De nouveau en négociation avec les labels pour sa plateforme de streaming musical, Apple devrait s'en sortir sans problème selon Bloomberg. Toutefois, le temps est aux compromis pour Cupertino.

Comme le veut la tradition des contrats à durée déterminée qui lient les plateformes de streaming et les labels, Apple est de nouveau en pleine négociation avec les maisons pour reconduire son exploitation des droits sur iTunes et Apple Music. À la clef pour la firme de Cupertino, le maintien de son catalogue de titres musicaux et des compromis sur le reversement des royalties aux labels.

Les beaux jours reviennent

Selon Bloomberg, Apple est en bonne voie pour signer tous ces contrats d’ici à la fin de l’été. La croissance exceptionnelle du secteur du streaming continue en effet de motiver les labels à signer avec les plateformes. Pour la RIAA, en 2016, ces services ont contribué au retour de la croissance dans l’industrie musicale et la croissance soutenue des deux sociétés leader, Spotify et Apple, accompagnent largement la progression économique perçue par les labels.

Ainsi, la confiance se serait finalement installée entre les plateformes et les maisons, ennemies d’hier. Et Apple envisagerait ainsi de baisser la part des bénéfices revenant aux labels pour atteindre les fameux 52 % de Spotify toujours selon le quotidien économique.

Aujourd’hui, Cupertino est plus généreux avec les labels puisque le taux est fixé à 55 %. Néanmoins, avec une base d’utilisateurs toujours grandissante, la firme a pu convaincre les maisons qu’elles ne perdraient rien avec ces nouveaux deals.

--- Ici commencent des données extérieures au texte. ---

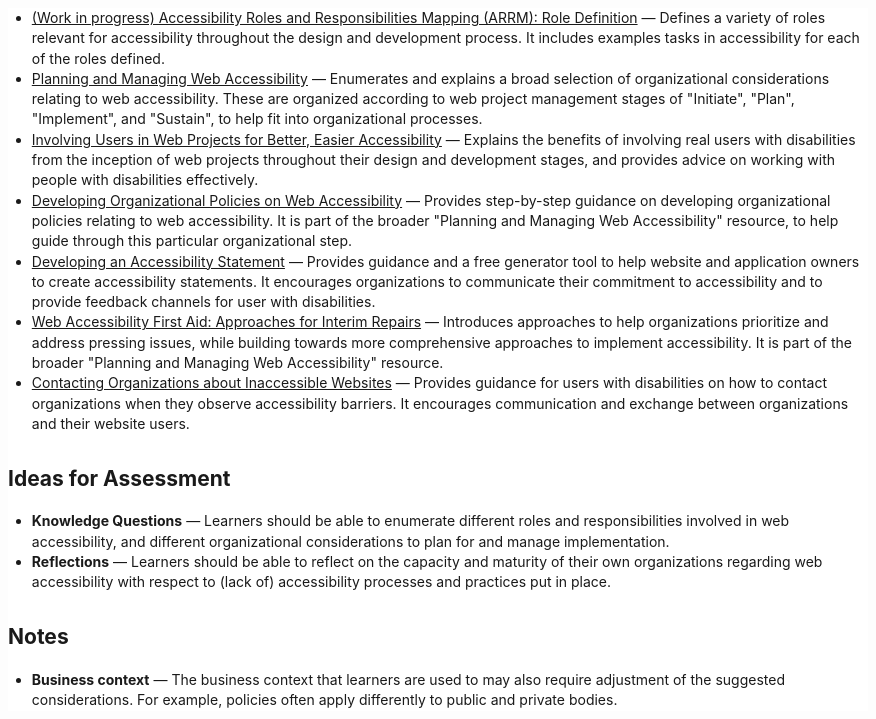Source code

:   * <a href="https://www.w3.org/WAI/EO/wiki/Role_definition_document">(Work in progress) Accessibility Roles and Responsibilities Mapping (ARRM): Role Definition</a> &mdash; Defines a variety of roles relevant for accessibility throughout the design and development process. It includes examples tasks in accessibility for each of the roles defined.
  * <a href="https://www.w3.org/WAI/planning-and-managing/">Planning and Managing Web Accessibility</a> &mdash; Enumerates and explains a broad selection of organizational considerations relating to web accessibility. These are organized according to web project management stages of "Initiate", "Plan", "Implement", and "Sustain", to help fit into organizational processes.
  * <a href="https://www.w3.org/WAI/planning/involving-users/">Involving Users in Web Projects for Better, Easier Accessibility</a> &mdash; Explains the benefits of involving real users with disabilities from the inception of web projects throughout their design and development stages, and provides advice on working with people with disabilities effectively.
  * <a href="https://www.w3.org/WAI/planning/org-policies/">Developing Organizational Policies on Web Accessibility</a> &mdash; Provides step-by-step guidance on developing organizational policies relating to web accessibility. It is part of the broader "Planning and Managing Web Accessibility" resource, to help guide through this particular organizational step.
  * <a href="https://www.w3.org/WAI/planning/statements/">Developing an Accessibility Statement</a> &mdash; Provides guidance and a free generator tool to help website and application owners to create accessibility statements. It encourages organizations to communicate their commitment to accessibility and to provide feedback channels for user with disabilities.
  * <a href="https://www.w3.org/WAI/planning/interim-repairs/">Web Accessibility First Aid: Approaches for Interim Repairs</a> &mdash; Introduces approaches to help organizations prioritize and address pressing issues, while building towards more comprehensive approaches to implement accessibility. It is part of the broader "Planning and Managing Web Accessibility" resource.
  * <a href="https://www.w3.org/WAI/teach-advocate/contact-inaccessible-websites/">Contacting Organizations about Inaccessible Websites</a> &mdash; Provides guidance for users with disabilities on how to contact organizations when they observe accessibility barriers. It encourages communication and exchange between organizations and their website users.

## Ideas for Assessment

  * **Knowledge Questions** &mdash; Learners should be able to enumerate different roles and responsibilities involved in web accessibility, and different organizational considerations to plan for and manage implementation.
  * **Reflections** &mdash; Learners should be able to reflect on the capacity and maturity of their own organizations regarding web accessibility with respect to (lack of) accessibility processes and practices put in place.

## Notes

  * **Business context** &mdash; The business context that learners are used to may also require adjustment of the suggested considerations. For example, policies often apply differently to public and private bodies.
  
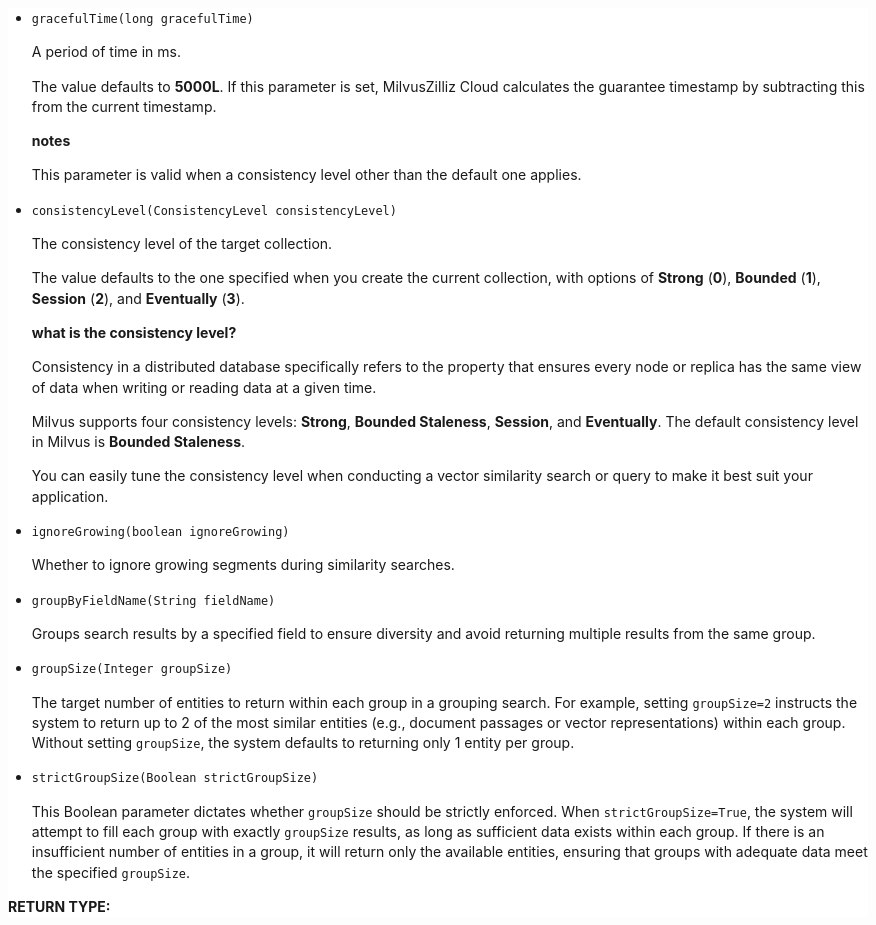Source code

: - `gracefulTime(long gracefulTime)`

    A period of time in ms.

    The value defaults to **5000L**. If this parameter is set, MilvusZilliz Cloud calculates the guarantee timestamp by subtracting this from the current timestamp.

    <div class="admonition note">

    <p><b>notes</b></p>

    <p>This parameter is valid when a consistency level other than the default one applies.</p>

    </div>

- `consistencyLevel(ConsistencyLevel consistencyLevel)`

    The consistency level of the target collection.

    The value defaults to the one specified when you create the current collection, with options of **Strong** (**0**), **Bounded** (**1**), **Session** (**2**), and **Eventually** (**3**).

    <div class="admonition note">

    <p><b>what is the consistency level?</b></p>

    <p>Consistency in a distributed database specifically refers to the property that ensures every node or replica has the same view of data when writing or reading data at a given time.</p>
    <p>Milvus supports four consistency levels: <strong>Strong</strong>, <strong>Bounded Staleness</strong>, <strong>Session</strong>, and <strong>Eventually</strong>. The default consistency level in Milvus is <strong>Bounded Staleness</strong>.</p>
    <p>You can easily tune the consistency level when conducting a vector similarity search or query to make it best suit your application.</p>

    </div>

- `ignoreGrowing(boolean ignoreGrowing)`

    Whether to ignore growing segments during similarity searches.

- `groupByFieldName(String fieldName)`

    Groups search results by a specified field to ensure diversity and avoid returning multiple results from the same group.

- `groupSize(Integer groupSize)`

    The target number of entities to return within each group in a grouping search. For example, setting `groupSize=2` instructs the system to return up to 2 of the most similar entities (e.g., document passages or vector representations) within each group. Without setting `groupSize`, the system defaults to returning only 1 entity per group.

- `strictGroupSize(Boolean strictGroupSize)`

    This Boolean parameter dictates whether `groupSize` should be strictly enforced. When `strictGroupSize=True`, the system will attempt to fill each group with exactly `groupSize` results, as long as sufficient data exists within each group. If there is an insufficient number of entities in a group, it will return only the available entities, ensuring that groups with adequate data meet the specified `groupSize`.

**RETURN TYPE:**
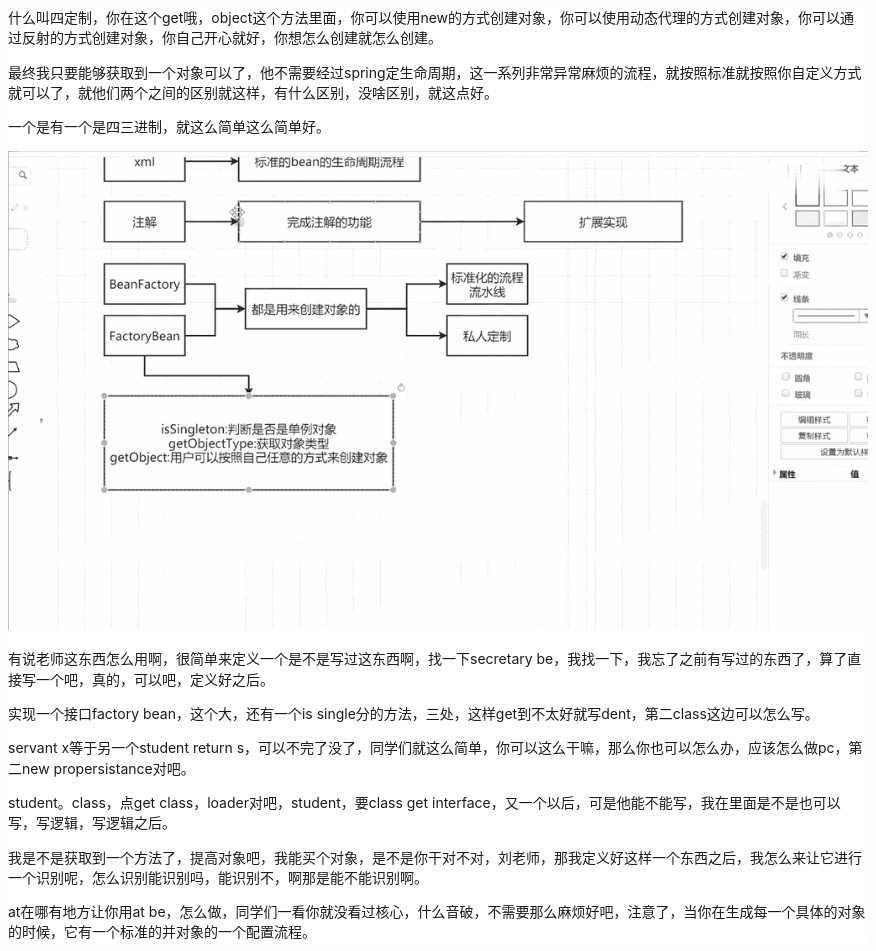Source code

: 什么叫四定制，你在这个get哦，object这个方法里面，你可以使用new的方式创建对象，你可以使用动态代理的方式创建对象，你可以通过反射的方式创建对象，你自己开心就好，你想怎么创建就怎么创建。

最终我只要能够获取到一个对象可以了，他不需要经过spring定生命周期，这一系列非常异常麻烦的流程，就按照标准就按照你自定义方式就可以了，就他们两个之间的区别就这样，有什么区别，没啥区别，就这点好。

一个是有一个是四三进制，就这么简单这么简单好。

![](img/5c4fea244d591c0d9b8a3f7dbeca39cd_35.png)

有说老师这东西怎么用啊，很简单来定义一个是不是写过这东西啊，找一下secretary be，我找一下，我忘了之前有写过的东西了，算了直接写一个吧，真的，可以吧，定义好之后。

实现一个接口factory bean，这个大，还有一个is single分的方法，三处，这样get到不太好就写dent，第二class这边可以怎么写。

servant x等于另一个student return s，可以不完了没了，同学们就这么简单，你可以这么干嘛，那么你也可以怎么办，应该怎么做pc，第二new propersistance对吧。

student。class，点get class，loader对吧，student，要class get interface，又一个以后，可是他能不能写，我在里面是不是也可以写，写逻辑，写逻辑之后。

我是不是获取到一个方法了，提高对象吧，我能买个对象，是不是你干对不对，刘老师，那我定义好这样一个东西之后，我怎么来让它进行一个识别呢，怎么识别能识别吗，能识别不，啊那是能不能识别啊。

at在哪有地方让你用at be，怎么做，同学们一看你就没看过核心，什么音破，不需要那么麻烦好吧，注意了，当你在生成每一个具体的对象的时候，它有一个标准的并对象的一个配置流程。


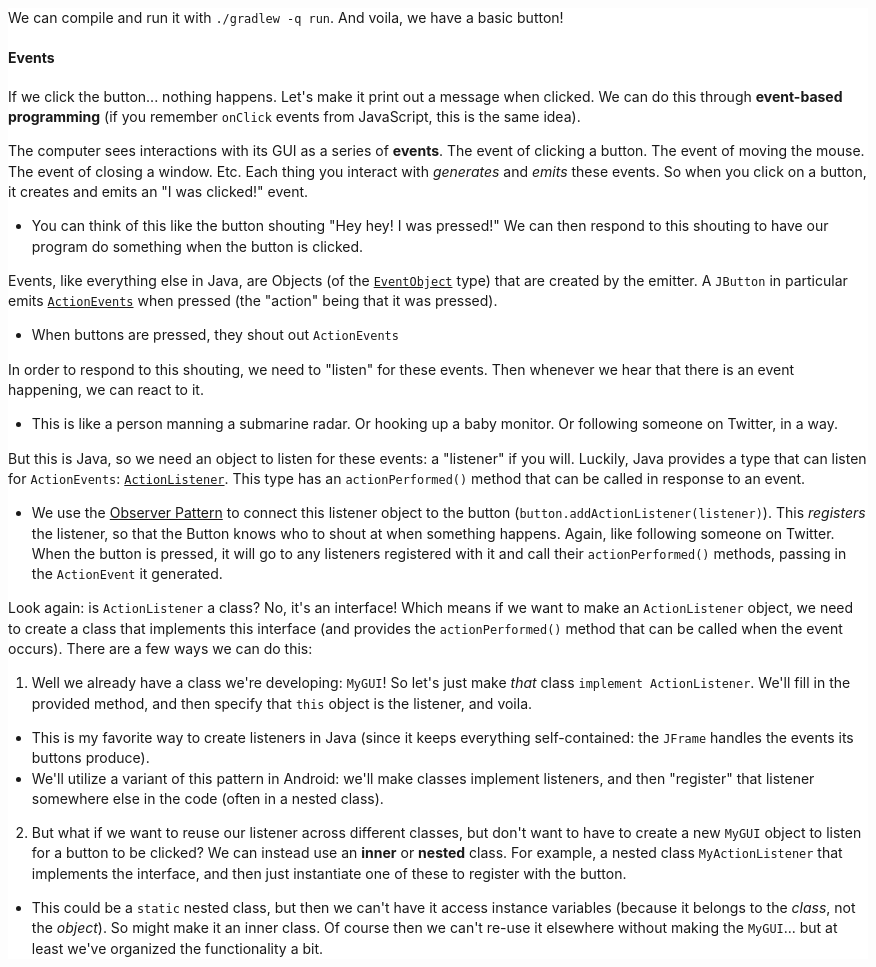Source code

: We can compile and run it with `./gradlew -q run`. And voila, we have a basic button!

#### Events
If we click the button... nothing happens. Let's make it print out a message when clicked. We can do this through **event-based programming** (if you remember `onClick` events from JavaScript, this is the same idea).

The computer sees interactions with its GUI as a series of **events**. The event of clicking a button. The event of moving the mouse. The event of closing a window. Etc. Each thing you interact with _generates_ and _emits_ these events. So when you click on a button, it creates and emits an "I was clicked!" event.
- You can think of this like the button shouting "Hey hey! I was pressed!" We can then respond to this shouting to have our program do something when the button is clicked.

Events, like everything else in Java, are Objects (of the [`EventObject`](https://docs.oracle.com/javase/8/docs/api/java/util/EventObject.html) type) that are created by the emitter. A `JButton` in particular emits [`ActionEvents`](https://docs.oracle.com/javase/8/docs/api/java/awt/event/ActionEvent.html) when pressed (the "action" being that it was pressed).
- When buttons are pressed, they shout out `ActionEvents`

In order to respond to this shouting, we need to "listen" for these events. Then whenever we hear that there is an event happening, we can react to it.
- This is like a person manning a submarine radar. Or hooking up a baby monitor. Or following someone on Twitter, in a way.

But this is Java, so we need an object to listen for these events: a "listener" if you will. Luckily, Java provides a type that can listen for `ActionEvents`: [`ActionListener`](https://docs.oracle.com/javase/8/docs/api/java/awt/event/ActionListener.html). This type has an `actionPerformed()` method that can be called in response to an event.
- We use the [Observer Pattern](https://sourcemaking.com/design_patterns/observer) to connect this listener object to the button (`button.addActionListener(listener)`). This _registers_ the listener, so that the Button knows who to shout at when something happens. Again, like following someone on Twitter. When the button is pressed, it will go to any listeners registered with it and call their `actionPerformed()` methods, passing in the `ActionEvent` it generated.

Look again: is `ActionListener` a class? No, it's an interface! Which means if we want to make an `ActionListener` object, we need to create a class that implements this interface (and provides the `actionPerformed()` method that can be called when the event occurs). There are a few ways we can do this:

1. Well we already have a class we're developing: `MyGUI`! So let's just make _that_ class `implement ActionListener`. We'll fill in the provided method, and then specify that `this` object is the listener, and voila.
  - This is my favorite way to create listeners in Java (since it keeps everything self-contained: the `JFrame` handles the events its buttons produce).
  - We'll utilize a variant of this pattern in Android: we'll make classes implement listeners, and then "register" that listener somewhere else in the code (often in a nested class).

2. But what if we want to reuse our listener across different classes, but don't want to have to create a new `MyGUI` object to listen for a button to be clicked? We can instead use an **inner** or **nested** class. For example, a nested class `MyActionListener` that implements the interface, and then just instantiate one of these to register with the button.
  - This could be a `static` nested class, but then we can't have it access instance variables (because it belongs to the _class_, not the _object_). So might make it an inner class. Of course then we can't re-use it elsewhere without making the `MyGUI`... but at least we've organized the functionality a bit.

Avec plus de 27 millions d’abonnés payants, Apple Music est en effet bien placé pour être un interlocuteur très rentable pour les labels.

Toutefois, ces derniers avancent de nouvelles conditions pour que la trêve entre Cupertino et l’industrie perdure. Le mois dernier, Jimmy Lovine, à la tête du service de streaming a dû faire des concessions : les exclusivités c’est bientôt fini pour Apple. Les très mauvais retours des maisons, dont Universal, sur ces opérations commerciales poussent la société à mettre la pédale douce sur ce qui est encore largement vu comme une pratique douteuse et anti-label. Comme Spotify qui a cédé sur la question du gratuit, Apple doit ménager ses interlocuteurs pour continuer d’entretenir sa bonne croissance.